- Born: Kaelynn Partlow April 2, 1997 (age 29) Greenville, South Carolina, U.S.
- Occupations: TV personality; social media influencer; activist; applied behavior analysis paraprofessional;
- Years active: 2022–present

= Kaelynn Partlow =

American TV personality (born 1997)

Kaelynn Partlow (born April 2, 1997) is an American autistic television personality, self-advocate, applied behavior analysis (ABA) paraprofessional and social media content creator.

She appeared on season 1 of Netflix's Love on the Spectrum.

== Early life and education ==
Partlow was born on April 2, 1997 in Greenville, South Carolina. She has one sister and one brother.

She was diagnosed with the now-defunct autism subtype Asperger syndrome, ADHD, dyslexia and dyscalculia at 10 years old after undergoing extensive academic and psychological testing in Orlando, Florida. According to Partlow, her parents did not formally explain to her what Asperger syndrome was until she was 13. Due to her struggles with dyslexia, she did not read her first book independently until she was 14 years old.

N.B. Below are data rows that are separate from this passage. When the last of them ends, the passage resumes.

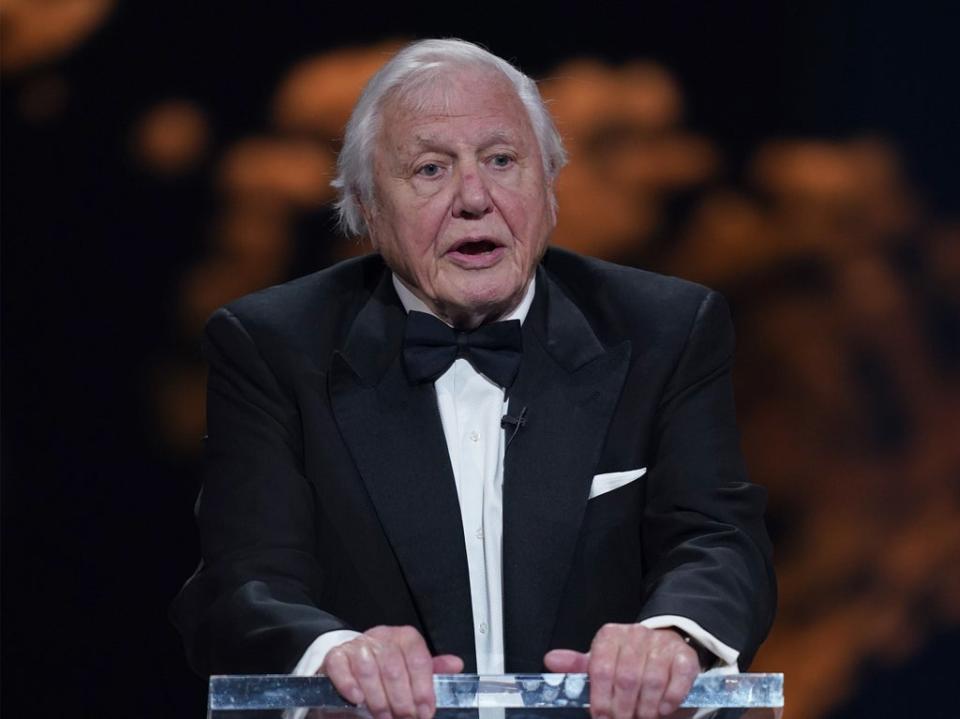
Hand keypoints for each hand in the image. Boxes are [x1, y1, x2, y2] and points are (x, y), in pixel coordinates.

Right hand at [321, 625, 462, 718]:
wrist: (350, 670)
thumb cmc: (384, 674)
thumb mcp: (410, 672)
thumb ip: (430, 671)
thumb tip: (455, 665)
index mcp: (402, 638)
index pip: (416, 655)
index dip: (423, 686)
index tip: (425, 710)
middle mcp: (380, 637)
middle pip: (393, 665)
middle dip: (401, 698)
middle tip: (405, 718)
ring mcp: (356, 646)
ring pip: (368, 668)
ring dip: (377, 698)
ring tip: (384, 716)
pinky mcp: (334, 657)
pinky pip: (340, 667)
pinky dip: (349, 685)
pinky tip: (357, 700)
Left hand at [544, 624, 699, 718]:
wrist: (662, 650)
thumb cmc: (626, 661)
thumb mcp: (600, 663)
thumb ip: (577, 666)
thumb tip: (551, 660)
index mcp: (611, 636)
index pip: (601, 669)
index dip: (600, 699)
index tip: (600, 717)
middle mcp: (636, 634)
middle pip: (627, 678)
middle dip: (623, 709)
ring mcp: (662, 644)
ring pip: (652, 681)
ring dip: (646, 708)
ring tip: (642, 716)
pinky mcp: (685, 655)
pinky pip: (679, 679)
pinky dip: (671, 699)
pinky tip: (663, 708)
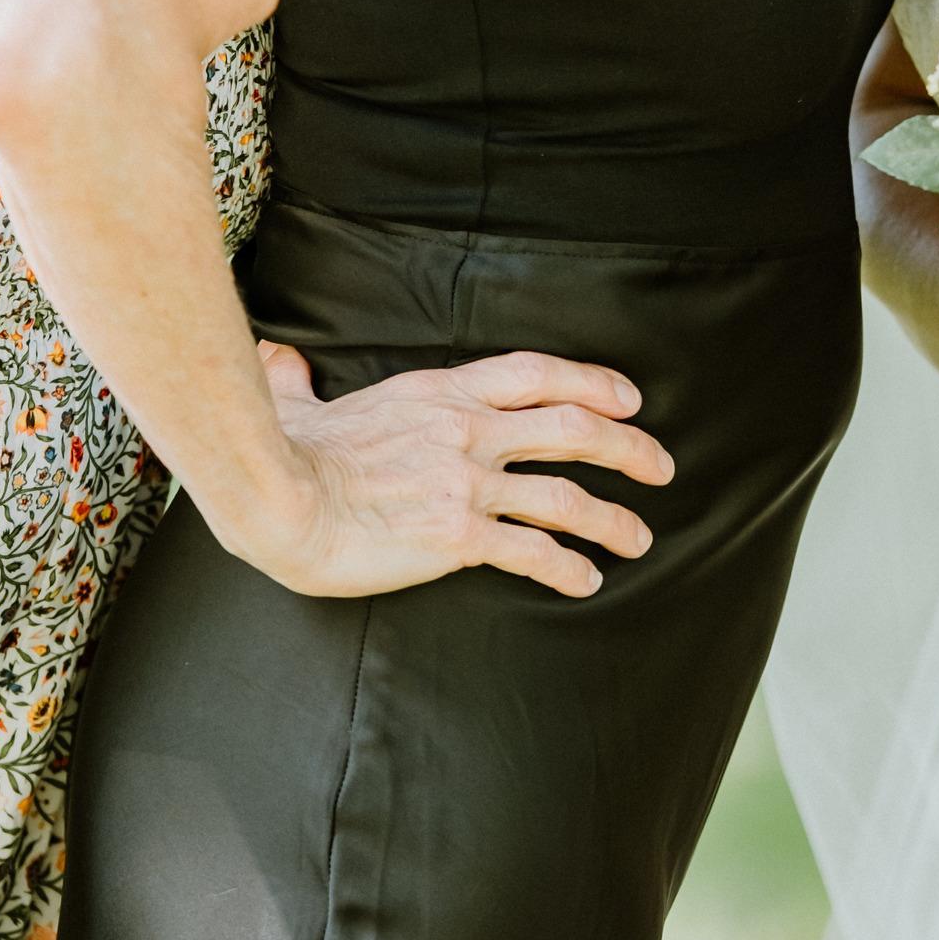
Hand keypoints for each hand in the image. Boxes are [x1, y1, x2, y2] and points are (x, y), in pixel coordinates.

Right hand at [233, 343, 673, 599]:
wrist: (278, 498)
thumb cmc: (282, 454)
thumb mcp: (298, 400)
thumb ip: (296, 379)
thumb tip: (276, 357)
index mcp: (441, 394)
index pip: (536, 373)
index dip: (593, 381)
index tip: (629, 399)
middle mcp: (467, 431)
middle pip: (572, 427)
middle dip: (628, 447)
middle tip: (662, 467)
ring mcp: (466, 482)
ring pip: (565, 494)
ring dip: (612, 517)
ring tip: (639, 539)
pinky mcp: (457, 536)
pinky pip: (531, 551)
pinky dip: (567, 566)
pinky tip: (585, 582)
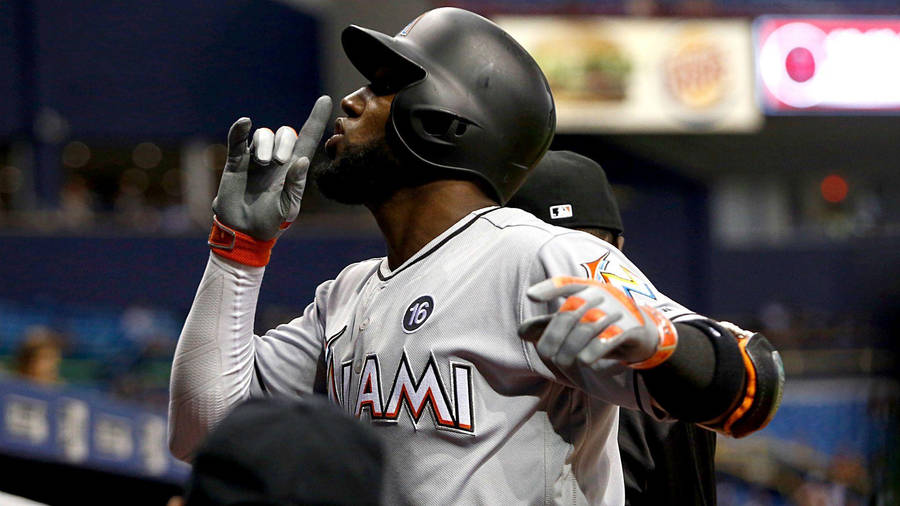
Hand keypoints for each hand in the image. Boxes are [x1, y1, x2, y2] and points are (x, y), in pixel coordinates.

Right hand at [212, 95, 331, 239]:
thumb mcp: (288, 208)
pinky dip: (240, 129)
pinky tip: (244, 123)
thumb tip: (301, 160)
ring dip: (265, 145)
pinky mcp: (236, 160)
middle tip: (279, 162)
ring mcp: (256, 157)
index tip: (326, 100)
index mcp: (295, 168)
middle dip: (284, 142)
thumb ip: (295, 186)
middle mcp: (277, 158)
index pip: (309, 138)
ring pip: (264, 135)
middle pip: (286, 133)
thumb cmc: (271, 222)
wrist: (243, 231)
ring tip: (262, 163)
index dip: (317, 120)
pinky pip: (238, 138)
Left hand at [519, 277, 676, 371]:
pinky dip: (593, 351)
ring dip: (571, 348)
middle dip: (555, 336)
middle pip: (570, 312)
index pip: (566, 283)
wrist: (644, 336)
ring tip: (563, 362)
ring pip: (586, 327)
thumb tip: (520, 331)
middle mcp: (602, 295)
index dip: (549, 288)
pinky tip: (584, 361)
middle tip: (547, 355)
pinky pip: (608, 339)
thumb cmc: (604, 325)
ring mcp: (617, 310)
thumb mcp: (577, 323)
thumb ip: (550, 325)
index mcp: (588, 289)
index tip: (531, 296)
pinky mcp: (630, 328)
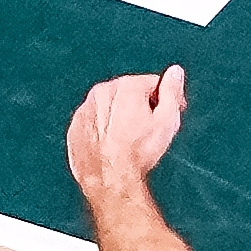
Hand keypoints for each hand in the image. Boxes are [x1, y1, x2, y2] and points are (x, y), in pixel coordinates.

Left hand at [67, 66, 186, 191]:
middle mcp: (102, 92)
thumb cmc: (138, 152)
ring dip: (121, 118)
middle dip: (141, 107)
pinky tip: (113, 147)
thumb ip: (172, 92)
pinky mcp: (75, 128)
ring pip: (109, 108)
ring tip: (131, 142)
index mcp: (127, 86)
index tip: (171, 114)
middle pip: (129, 94)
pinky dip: (103, 131)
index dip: (166, 99)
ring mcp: (86, 110)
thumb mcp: (167, 121)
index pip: (153, 84)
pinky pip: (93, 124)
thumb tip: (175, 72)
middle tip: (151, 131)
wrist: (109, 178)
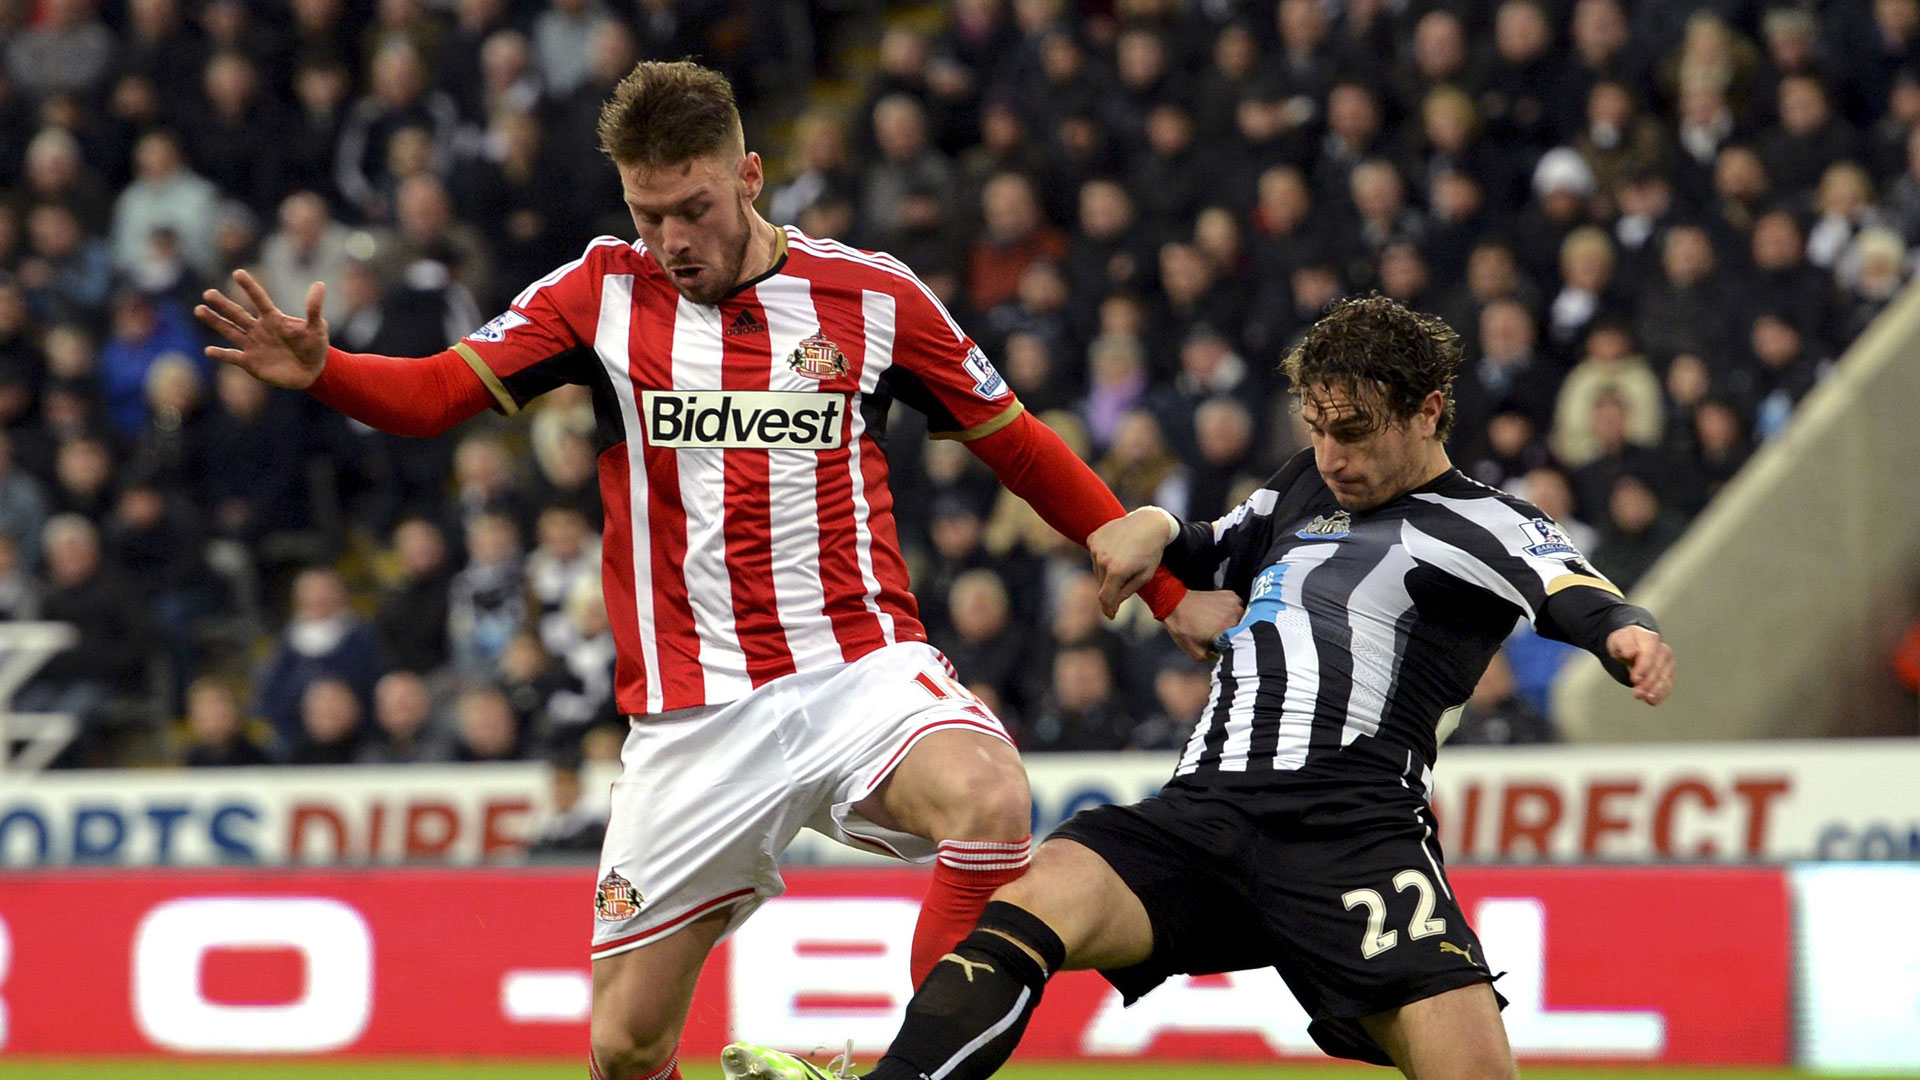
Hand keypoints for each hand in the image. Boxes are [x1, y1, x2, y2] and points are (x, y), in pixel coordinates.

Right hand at [195, 269, 329, 389]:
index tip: (238, 273)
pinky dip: (221, 354)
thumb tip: (320, 284)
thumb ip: (313, 308)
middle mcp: (258, 329)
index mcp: (273, 318)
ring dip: (215, 321)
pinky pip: (233, 357)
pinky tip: (209, 350)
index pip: (259, 299)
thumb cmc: (314, 346)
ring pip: (230, 331)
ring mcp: (252, 345)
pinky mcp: (250, 362)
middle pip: (238, 314)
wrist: (312, 371)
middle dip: (223, 304)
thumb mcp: (317, 327)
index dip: (250, 287)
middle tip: (208, 293)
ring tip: (199, 309)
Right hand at [1090, 508, 1174, 617]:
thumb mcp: (1144, 576)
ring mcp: (1096, 547)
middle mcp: (1102, 559)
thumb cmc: (1151, 551)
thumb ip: (1125, 593)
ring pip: (1097, 570)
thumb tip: (1111, 607)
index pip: (1105, 598)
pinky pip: (1094, 555)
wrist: (1149, 523)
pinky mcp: (1093, 538)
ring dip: (1107, 572)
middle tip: (1127, 578)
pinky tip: (1116, 550)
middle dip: (1112, 587)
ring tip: (1124, 561)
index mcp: (1116, 571)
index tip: (1111, 616)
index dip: (1108, 609)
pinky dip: (1102, 557)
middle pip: (1101, 584)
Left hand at [1164, 590, 1244, 662]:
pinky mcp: (1231, 595)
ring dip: (1234, 623)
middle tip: (1221, 637)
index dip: (1236, 648)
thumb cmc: (1183, 628)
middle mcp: (1236, 614)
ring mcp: (1235, 602)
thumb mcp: (1197, 654)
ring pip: (1243, 618)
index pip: (1244, 643)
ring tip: (1219, 625)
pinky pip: (1237, 608)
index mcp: (1230, 628)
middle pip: (1244, 630)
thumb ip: (1215, 658)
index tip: (1228, 649)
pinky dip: (1231, 612)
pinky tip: (1218, 615)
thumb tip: (1225, 659)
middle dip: (1235, 635)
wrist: (1174, 604)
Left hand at [1607, 626, 1674, 704]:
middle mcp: (1662, 649)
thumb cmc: (1625, 643)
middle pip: (1657, 668)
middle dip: (1647, 683)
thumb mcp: (1619, 640)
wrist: (1631, 646)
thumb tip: (1631, 653)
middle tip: (1637, 693)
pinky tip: (1654, 700)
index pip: (1648, 654)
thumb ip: (1625, 645)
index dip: (1642, 668)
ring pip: (1665, 678)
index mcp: (1649, 638)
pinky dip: (1661, 694)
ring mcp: (1668, 661)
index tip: (1634, 679)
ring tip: (1647, 699)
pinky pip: (1668, 684)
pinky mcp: (1669, 672)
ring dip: (1656, 690)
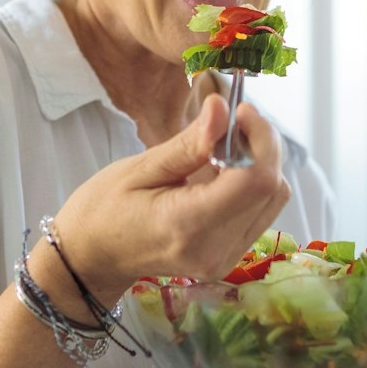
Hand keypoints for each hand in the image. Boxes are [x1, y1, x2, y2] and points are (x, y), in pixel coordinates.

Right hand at [52, 95, 288, 299]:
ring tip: (220, 148)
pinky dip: (250, 184)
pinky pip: (260, 212)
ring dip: (258, 163)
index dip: (260, 138)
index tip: (240, 110)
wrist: (92, 257)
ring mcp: (224, 259)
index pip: (255, 180)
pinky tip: (220, 173)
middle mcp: (214, 249)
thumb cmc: (103, 210)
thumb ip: (188, 143)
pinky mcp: (228, 258)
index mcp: (187, 225)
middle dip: (260, 145)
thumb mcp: (139, 168)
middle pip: (271, 188)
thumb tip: (223, 108)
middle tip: (229, 121)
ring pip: (273, 199)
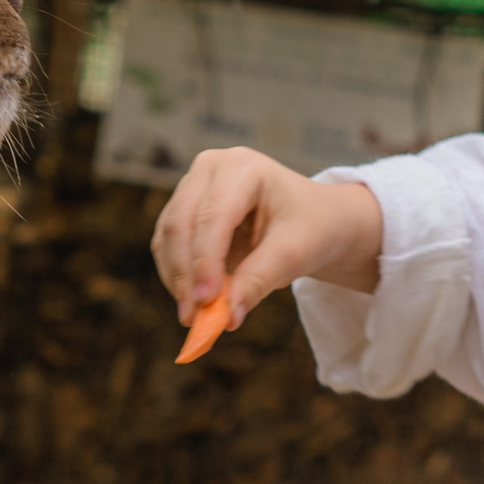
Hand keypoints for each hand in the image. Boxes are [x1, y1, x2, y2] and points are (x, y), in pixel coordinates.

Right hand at [151, 146, 384, 326]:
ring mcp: (193, 186)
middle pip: (181, 223)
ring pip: (168, 236)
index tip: (206, 302)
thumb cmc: (311, 228)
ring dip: (177, 278)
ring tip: (193, 315)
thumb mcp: (295, 253)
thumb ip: (259, 280)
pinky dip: (176, 275)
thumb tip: (227, 317)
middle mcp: (210, 168)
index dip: (205, 260)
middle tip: (193, 317)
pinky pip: (167, 245)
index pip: (213, 216)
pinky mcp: (183, 209)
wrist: (315, 220)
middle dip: (185, 274)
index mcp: (243, 166)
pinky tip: (192, 300)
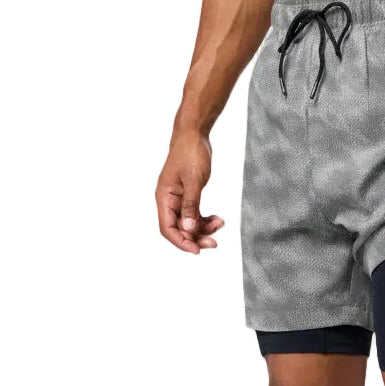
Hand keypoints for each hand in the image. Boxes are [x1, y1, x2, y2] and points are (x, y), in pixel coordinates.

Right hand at [155, 131, 223, 253]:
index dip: (181, 241)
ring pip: (189, 223)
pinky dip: (205, 219)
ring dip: (203, 228)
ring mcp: (178, 199)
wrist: (194, 135)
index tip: (196, 250)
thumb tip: (188, 228)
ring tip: (219, 224)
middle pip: (179, 229)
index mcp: (164, 197)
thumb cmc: (191, 153)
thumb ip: (191, 205)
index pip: (167, 228)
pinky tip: (218, 219)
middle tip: (214, 243)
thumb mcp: (194, 180)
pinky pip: (194, 215)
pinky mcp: (188, 196)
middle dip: (196, 237)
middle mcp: (169, 201)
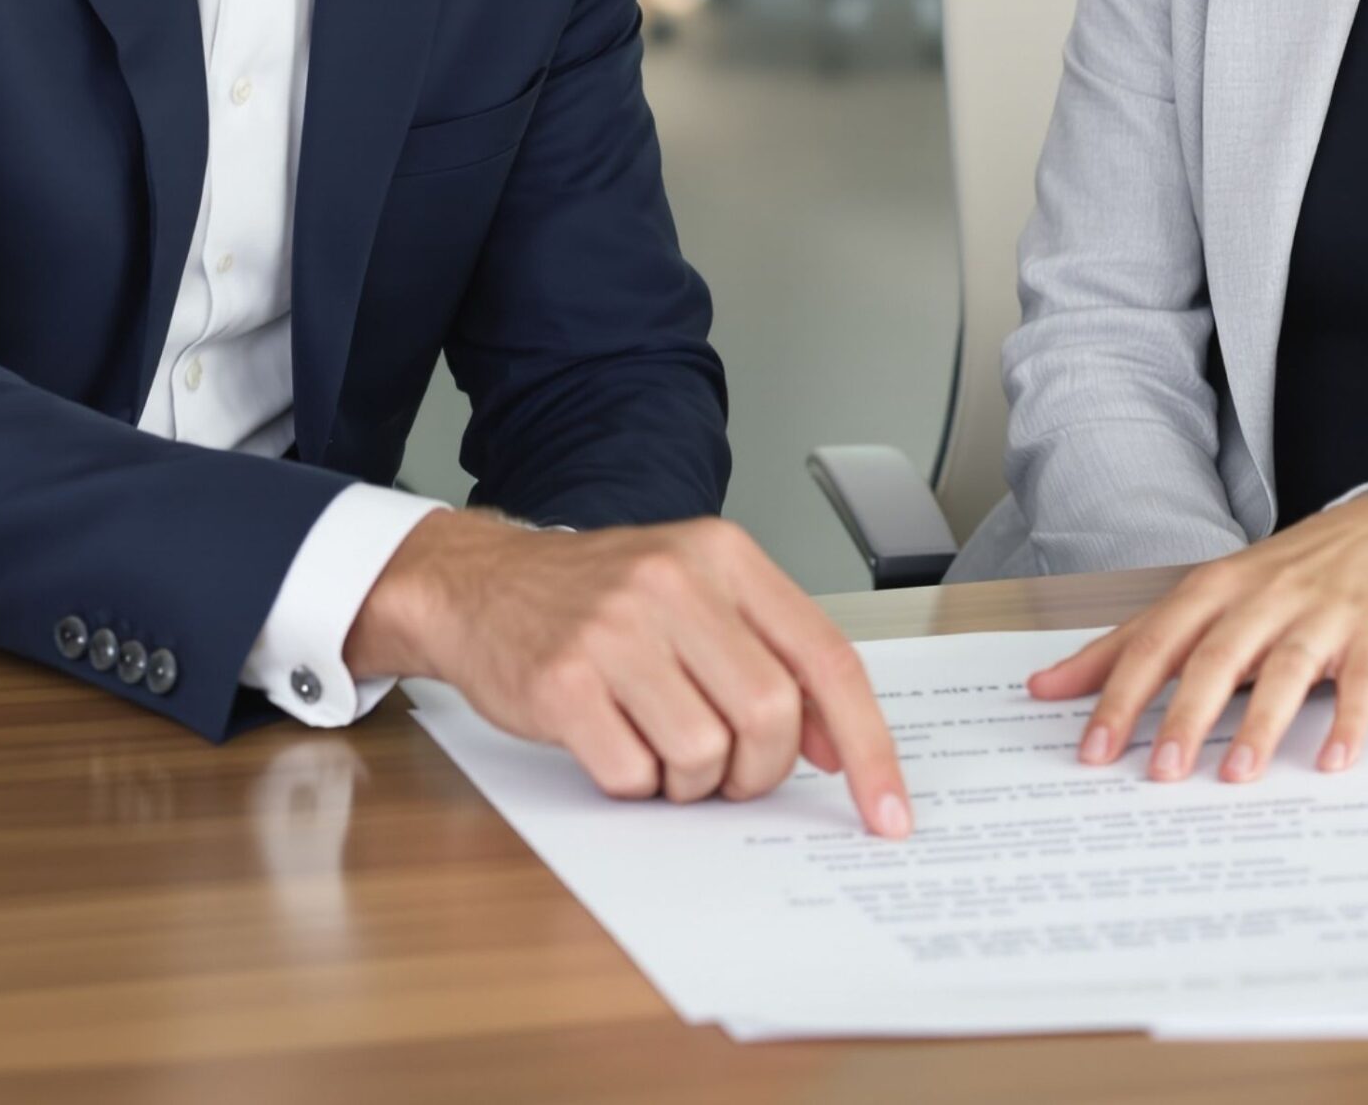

Throughout her childhood, Partlow attended and tried a variety of different kinds of schooling. She started with attending a public school, then a private Christian school and was later homeschooled and unschooled by her mom. She has said that she felt that none of them seemed to fit. When she was 13 years old, she joined a private school program run by the nonprofit autism service provider Project Hope Foundation. She attended the school program as a high school student. Partlow later became a peer mentor at the foundation. While working as a peer mentor, she developed a passion for working with kids, especially autistic ones.

== Career ==
Partlow became a registered behavior technician (an ABA paraprofessional) specializing in working with autistic children, when she was 18 years old. In 2015, she began working as a registered behavior technician for Project Hope Foundation. She later became a lead therapist at the same nonprofit. According to Partlow, she is unable to become a board certified behavior analyst (an ABA certification requiring a master's degree) because her dyscalculia prevents her from passing the undergraduate-level math courses required to first earn a bachelor's degree. Partlow has said she can only perform math at a second- or third-grade level and that no accommodation would be useful.

ABA is a controversial operant-conditioning system commonly marketed as a treatment for autism and widely rejected within the autistic rights movement. Partlow has suggested autistic critics of ABA have their biases confirmed through disproportionate exposure to negative industry representations online (such as practitioners focusing heavily on compliance or dispensing robotic praise). She has also suggested autistic people may struggle to consider opposing perspectives, leading to heated conflicts between autistic supporters and critics of ABA in online spaces. Partlow has labeled the roots of ABA (including the historical view of autistic people as subhuman) "problematic" and acknowledged that many ABA firms continue to engage in unethical practices; she also believes many ABA practitioners have grown beyond such unethical practices and compared the evolution of the industry to the evolution of modern medicine.

In 2020, Partlow auditioned for Love on the Spectrum (a dating-themed reality show focusing on autistic people) after seeing an ad for it on Facebook. She appeared on the first season of the show, which first premiered on Netflix in 2022.

Following her appearance on the first season of Love on the Spectrum, her social media accounts significantly grew in popularity and were flooded with questions from fans of the show. Soon after, she began to regularly post videos about autism on TikTok, as well as on YouTube.

In 2024, her book Life on the Bridge: Linking My World to Yours as an Autistic Therapist was published. In March 2026, an updated version with new material and an introduction by the director of Love on the Spectrum was published.

===2025 public apology===
In November 2025, Partlow released a video apologizing for deliberately mispronouncing then New York City Mayor-elect Zohran Mamdani's name in prior content, labeling it a "racist decision." She also apologized to the Jewish community for a prior video in which she revealed she had only recently learned that teenage diarist Anne Frank was killed by Nazis during the Holocaust. Partlow said she was sorry for not making it clear how bad it was to shelter children from hard truths and for using the sanitized term "passed away" to refer to the circumstances of Frank's death (rather than the more explicit term "murdered"). In the prior video, Partlow's mother had defended concealing Frank's death from her as a child, framing it as a protective measure and "what good mothers do."

== Personal life ==
In season 1 of Love on the Spectrum, Partlow went on a date with Peter Cole, a man she met at a speed dating event, but he ghosted her before their second date, and they did not continue their relationship. Prior to the show, she had two former relationships. In 2024, she stated that she had not had a romantic relationship in five years.

She has a big interest in dogs and dog training, and has a labrador service dog named Finnegan.